Mack wrenched the tablet from her hands.

“Enough!” His tone snapped Gigi out of her stupor, but now Mabel too had grown concerned about their most prized (and fought over) possession.

She took the tablet from Mack, and they watched her tear-stained face twist into a scowl.

“What is this? What did you do, Gigi? Why is the picture—all the pictureses are different! You changed the games!”

Mack took the tablet back. “Enough of this! Please, girls. The tablet is fine—”

He glanced at it as he spoke, and then he frowned. Then he started scrolling.

“What’s wrong, Daddy?” Mabel tried to take the tablet back from him, but he held it above her reach, still scrolling.

“When did you have this last?” he said to her through clenched teeth. “Tell me right now!”

Mabel looked to Hailey for help. “Yesterday?”

Mack still did not look up. “Did you take it out somewhere? Out of the house?” He turned to Hailey. “Did we?” His voice got louder, and Gulliver came bounding down the steps and began to bark at Mack’s feet, but Mack kept scrolling, his face expressionless and terrifying.

“What’s wrong with Daddy?” Mabel asked Hailey, as if Mack wasn’t right there in front of them. Mack just wandered toward the stairs.

“Leave the Pollys, girls. Watch some TV for a minute. Daddy and I will be right back.”
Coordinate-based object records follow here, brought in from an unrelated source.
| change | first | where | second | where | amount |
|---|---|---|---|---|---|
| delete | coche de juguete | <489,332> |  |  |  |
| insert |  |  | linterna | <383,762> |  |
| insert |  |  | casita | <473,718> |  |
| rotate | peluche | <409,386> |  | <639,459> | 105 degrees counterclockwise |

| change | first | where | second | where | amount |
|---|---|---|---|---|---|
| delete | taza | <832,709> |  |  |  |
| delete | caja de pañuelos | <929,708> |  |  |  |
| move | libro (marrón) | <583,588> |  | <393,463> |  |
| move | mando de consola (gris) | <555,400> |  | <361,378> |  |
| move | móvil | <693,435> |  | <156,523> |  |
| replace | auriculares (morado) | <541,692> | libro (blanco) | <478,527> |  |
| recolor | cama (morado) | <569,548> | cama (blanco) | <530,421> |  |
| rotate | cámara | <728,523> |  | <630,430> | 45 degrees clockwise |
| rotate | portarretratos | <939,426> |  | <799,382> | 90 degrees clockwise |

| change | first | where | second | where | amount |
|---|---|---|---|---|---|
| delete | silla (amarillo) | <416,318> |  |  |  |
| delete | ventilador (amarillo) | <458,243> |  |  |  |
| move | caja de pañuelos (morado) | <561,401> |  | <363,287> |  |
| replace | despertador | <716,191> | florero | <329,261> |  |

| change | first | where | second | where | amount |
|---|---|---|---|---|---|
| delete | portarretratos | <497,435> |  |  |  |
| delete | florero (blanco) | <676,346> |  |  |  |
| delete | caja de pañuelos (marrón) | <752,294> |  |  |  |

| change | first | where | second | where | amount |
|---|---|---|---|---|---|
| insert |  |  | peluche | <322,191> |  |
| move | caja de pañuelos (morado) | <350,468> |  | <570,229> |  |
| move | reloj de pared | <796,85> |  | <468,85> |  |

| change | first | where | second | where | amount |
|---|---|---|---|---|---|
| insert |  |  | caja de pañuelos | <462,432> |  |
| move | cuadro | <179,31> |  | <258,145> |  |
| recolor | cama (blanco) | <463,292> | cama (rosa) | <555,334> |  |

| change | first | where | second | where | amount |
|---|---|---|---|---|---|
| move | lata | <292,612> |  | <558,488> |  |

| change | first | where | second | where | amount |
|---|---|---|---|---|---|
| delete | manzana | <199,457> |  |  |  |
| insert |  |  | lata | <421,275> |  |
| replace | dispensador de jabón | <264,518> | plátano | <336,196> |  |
Hailey turned on Peppa Pig, and then she went after Mack. He had stopped by the busted side door, his face still inches from the screen.

“What is the matter with you?” Hailey snatched the thing from his hands.

“You’re scaring the girls to death.” Right away she saw that the iPad’s home screen, which had previously been a close-up of Mabel’s and Gigi’s smiling faces, had somehow been changed.

Now it was a photograph of sunlight shining through a cloudy sky, and it only took another glance at Mack’s horrified face for the significance of the image to register.

Dotted over the top of this hellish skyscape were the icons for new apps, apps that there was no way Mabel or Gigi could have somehow installed.

“Did you—”

“No.” Mack read her mind. “I haven’t touched this thing in weeks.”